Angezeigter Textauszug ::
◇ ◇ ◇ ◇

Immerhin bietet die Karosserie praktische Vorzüge. Neben einem großen hinteren Kofferraum, in dem optional eine dritte, nach hinten weisende Sitzbank für kleine Kinder Platz findet, bietet das Model S auch unter der vorderen Haube Platz für Gepäck. Ein weiteres Aha-Erlebnis bietet sich beim Öffnen der Türen: Die bündigen Griffe fahren elektrisch aus. Das luftige und geräumige Interieur vermittelt einen zwiespältigen Eindruck. Die Sitze sind ausreichend komfortabel und straff, die Armauflagen hart wie ein Holzbrett, und die wenigen Schalter sowie Hebel entstammen allzu offensichtlich dem Baukasten von Daimler. Anstelle einer gestylten Tunnelkonsole verfügt das Model S gleichsam über einen Graben, der links und rechts durch Raumteiler abgegrenzt wird. Charme? Nein!

 

Haupterrungenschaft und der optische Gravitationspunkt ist der zentral angeordnete, berührungsempfindliche TFT-Bildschirm mit 17 Zoll. Nur hier lassen sich praktisch alle Funktionen ansteuern; die Bedienlogik ist von modernen Tablets und Smartphones inspiriert. Die Menüstruktur ist recht übersichtlich, die graphische Aufbereitung ist sehr modern. Doch auch sicherheitsrelevante Funktionen verstecken sich in Untermenüs; ohne das große Display ist das Model S schlechthin nicht zu bedienen. Ein paar zusätzliche Knöpfe wären schöner.

◇ ◇ ◇ ◇

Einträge
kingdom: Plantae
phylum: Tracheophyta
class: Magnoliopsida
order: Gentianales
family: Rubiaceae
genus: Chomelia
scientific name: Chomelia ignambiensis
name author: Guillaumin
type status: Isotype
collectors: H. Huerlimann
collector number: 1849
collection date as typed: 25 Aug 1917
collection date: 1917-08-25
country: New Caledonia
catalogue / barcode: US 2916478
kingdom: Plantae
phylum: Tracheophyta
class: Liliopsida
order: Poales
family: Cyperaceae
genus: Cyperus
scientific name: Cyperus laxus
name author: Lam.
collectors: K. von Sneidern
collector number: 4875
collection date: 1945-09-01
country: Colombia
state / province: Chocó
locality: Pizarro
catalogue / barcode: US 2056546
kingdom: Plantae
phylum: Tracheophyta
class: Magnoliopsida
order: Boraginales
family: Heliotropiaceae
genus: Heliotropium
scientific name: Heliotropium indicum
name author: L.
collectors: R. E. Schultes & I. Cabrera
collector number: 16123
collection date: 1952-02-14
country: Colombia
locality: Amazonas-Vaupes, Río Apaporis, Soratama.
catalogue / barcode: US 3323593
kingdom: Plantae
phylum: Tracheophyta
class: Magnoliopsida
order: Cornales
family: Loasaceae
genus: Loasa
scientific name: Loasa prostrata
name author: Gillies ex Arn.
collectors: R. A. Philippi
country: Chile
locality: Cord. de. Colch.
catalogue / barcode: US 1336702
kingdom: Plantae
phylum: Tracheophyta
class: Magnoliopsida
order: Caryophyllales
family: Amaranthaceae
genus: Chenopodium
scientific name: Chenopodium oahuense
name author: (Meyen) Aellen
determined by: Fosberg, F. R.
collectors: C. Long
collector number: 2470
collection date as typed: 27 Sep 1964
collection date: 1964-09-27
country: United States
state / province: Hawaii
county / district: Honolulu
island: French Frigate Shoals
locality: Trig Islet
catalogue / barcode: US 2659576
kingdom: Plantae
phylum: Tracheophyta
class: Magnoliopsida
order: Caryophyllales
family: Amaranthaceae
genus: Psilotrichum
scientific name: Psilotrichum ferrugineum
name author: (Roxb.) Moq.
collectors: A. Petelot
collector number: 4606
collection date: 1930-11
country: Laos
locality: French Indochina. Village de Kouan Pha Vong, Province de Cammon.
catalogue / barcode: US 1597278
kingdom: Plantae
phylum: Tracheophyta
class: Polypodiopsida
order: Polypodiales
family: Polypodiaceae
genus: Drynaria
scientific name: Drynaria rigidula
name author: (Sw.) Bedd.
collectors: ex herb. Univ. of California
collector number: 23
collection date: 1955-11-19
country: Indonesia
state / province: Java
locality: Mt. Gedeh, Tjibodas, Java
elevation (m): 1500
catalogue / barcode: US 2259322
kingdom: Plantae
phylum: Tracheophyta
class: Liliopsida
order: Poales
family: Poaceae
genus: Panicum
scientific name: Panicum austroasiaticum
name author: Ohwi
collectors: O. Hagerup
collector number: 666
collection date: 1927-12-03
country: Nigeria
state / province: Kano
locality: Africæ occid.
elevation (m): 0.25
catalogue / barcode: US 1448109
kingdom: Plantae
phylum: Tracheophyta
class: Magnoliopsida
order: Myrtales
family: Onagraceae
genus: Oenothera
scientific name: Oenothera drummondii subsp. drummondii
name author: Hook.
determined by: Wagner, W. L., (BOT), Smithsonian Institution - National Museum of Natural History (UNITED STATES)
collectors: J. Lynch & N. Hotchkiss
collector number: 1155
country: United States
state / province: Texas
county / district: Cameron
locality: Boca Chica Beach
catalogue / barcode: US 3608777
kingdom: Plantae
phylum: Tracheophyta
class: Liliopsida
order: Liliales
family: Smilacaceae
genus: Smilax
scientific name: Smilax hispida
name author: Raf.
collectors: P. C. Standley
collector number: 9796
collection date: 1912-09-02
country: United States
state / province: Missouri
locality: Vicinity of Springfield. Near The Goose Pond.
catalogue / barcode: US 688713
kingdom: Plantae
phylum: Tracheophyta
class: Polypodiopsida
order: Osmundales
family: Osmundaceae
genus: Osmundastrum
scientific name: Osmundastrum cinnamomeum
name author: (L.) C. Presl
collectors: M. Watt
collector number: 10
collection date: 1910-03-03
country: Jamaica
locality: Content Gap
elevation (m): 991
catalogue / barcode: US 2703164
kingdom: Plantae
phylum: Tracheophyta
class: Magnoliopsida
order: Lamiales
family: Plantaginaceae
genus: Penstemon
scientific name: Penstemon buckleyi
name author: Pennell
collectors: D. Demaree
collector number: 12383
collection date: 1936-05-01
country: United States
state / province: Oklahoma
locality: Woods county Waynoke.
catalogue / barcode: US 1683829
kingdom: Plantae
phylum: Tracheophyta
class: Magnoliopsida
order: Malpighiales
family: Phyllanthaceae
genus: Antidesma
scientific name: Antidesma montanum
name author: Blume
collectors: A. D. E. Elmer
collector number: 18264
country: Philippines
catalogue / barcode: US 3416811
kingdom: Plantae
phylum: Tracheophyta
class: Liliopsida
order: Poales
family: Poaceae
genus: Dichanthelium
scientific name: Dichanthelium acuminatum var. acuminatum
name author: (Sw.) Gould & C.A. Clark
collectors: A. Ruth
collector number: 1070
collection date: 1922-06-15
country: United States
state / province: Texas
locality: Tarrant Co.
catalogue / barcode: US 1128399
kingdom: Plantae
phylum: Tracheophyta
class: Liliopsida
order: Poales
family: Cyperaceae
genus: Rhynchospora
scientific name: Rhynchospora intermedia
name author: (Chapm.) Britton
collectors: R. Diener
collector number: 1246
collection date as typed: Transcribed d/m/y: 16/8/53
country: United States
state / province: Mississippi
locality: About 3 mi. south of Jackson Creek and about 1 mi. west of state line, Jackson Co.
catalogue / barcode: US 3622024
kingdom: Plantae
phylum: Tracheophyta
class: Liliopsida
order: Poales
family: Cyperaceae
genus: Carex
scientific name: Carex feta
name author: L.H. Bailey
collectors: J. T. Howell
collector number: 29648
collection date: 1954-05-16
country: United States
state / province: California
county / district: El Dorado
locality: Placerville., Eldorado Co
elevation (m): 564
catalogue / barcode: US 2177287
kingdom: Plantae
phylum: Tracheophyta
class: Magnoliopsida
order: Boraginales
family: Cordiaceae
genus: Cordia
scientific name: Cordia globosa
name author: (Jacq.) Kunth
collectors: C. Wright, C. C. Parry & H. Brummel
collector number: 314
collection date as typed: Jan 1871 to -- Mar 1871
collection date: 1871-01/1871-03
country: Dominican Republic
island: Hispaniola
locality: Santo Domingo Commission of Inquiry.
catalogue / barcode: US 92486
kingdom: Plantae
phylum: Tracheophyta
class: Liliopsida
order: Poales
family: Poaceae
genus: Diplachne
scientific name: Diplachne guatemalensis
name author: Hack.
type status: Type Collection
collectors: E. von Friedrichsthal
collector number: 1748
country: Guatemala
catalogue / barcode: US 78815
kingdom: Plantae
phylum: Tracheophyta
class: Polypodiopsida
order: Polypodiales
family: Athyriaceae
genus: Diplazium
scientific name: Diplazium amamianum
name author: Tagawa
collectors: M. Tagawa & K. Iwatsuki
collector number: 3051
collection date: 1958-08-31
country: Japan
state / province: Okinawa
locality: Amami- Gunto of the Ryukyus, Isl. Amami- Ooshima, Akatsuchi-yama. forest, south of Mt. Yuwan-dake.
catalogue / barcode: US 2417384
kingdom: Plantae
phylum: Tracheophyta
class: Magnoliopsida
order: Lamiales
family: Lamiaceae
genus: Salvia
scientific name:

◇ ◇ ◇ ◇

Aufgaben ::
[A] Fasse den Text über das Model S in zwei Sätzen zusammen.
[B] Schreibe aus dem Text über das Model S die Stelle von „Immerhin bietet die“ bis einschließlich „wird. Charme? Nein!“ wortgetreu ab.

Ergebnisse je Aufgabe ::
[A] Das Model S bietet praktische Vorzüge wie einen großen hinteren Kofferraum mit optionaler dritter Sitzbank für kleine Kinder und Gepäckraum unter der vorderen Haube, doch das geräumige Interieur wirkt zwiespältig, da die Armauflagen hart sind und die wenigen Schalter und Hebel offensichtlich aus dem Baukasten von Daimler stammen. Im Mittelpunkt steht ein zentraler 17-Zoll-Touchscreen, über den praktisch alle Funktionen einschließlich sicherheitsrelevanter in Untermenüs bedient werden, und ein paar zusätzliche Knöpfe wären nach dem Text schöner.

[B]
Immerhin bietet die Karosserie praktische Vorzüge. Neben einem großen hinteren Kofferraum, in dem optional eine dritte, nach hinten weisende Sitzbank für kleine Kinder Platz findet, bietet das Model S auch unter der vorderen Haube Platz für Gepäck. Ein weiteres Aha-Erlebnis bietet sich beim Öffnen der Türen: Die bündigen Griffe fahren elektrisch aus. Das luftige und geräumige Interieur vermittelt einen zwiespältigen Eindruck. Die Sitze sind ausreichend komfortabel und straff, die Armauflagen hart wie ein Holzbrett, und die wenigen Schalter sowie Hebel entstammen allzu offensichtlich dem Baukasten von Daimler. Anstelle einer gestylten Tunnelkonsole verfügt das Model S gleichsam über einen Graben, der links und rechts durch Raumteiler abgegrenzt wird. Charme? Nein!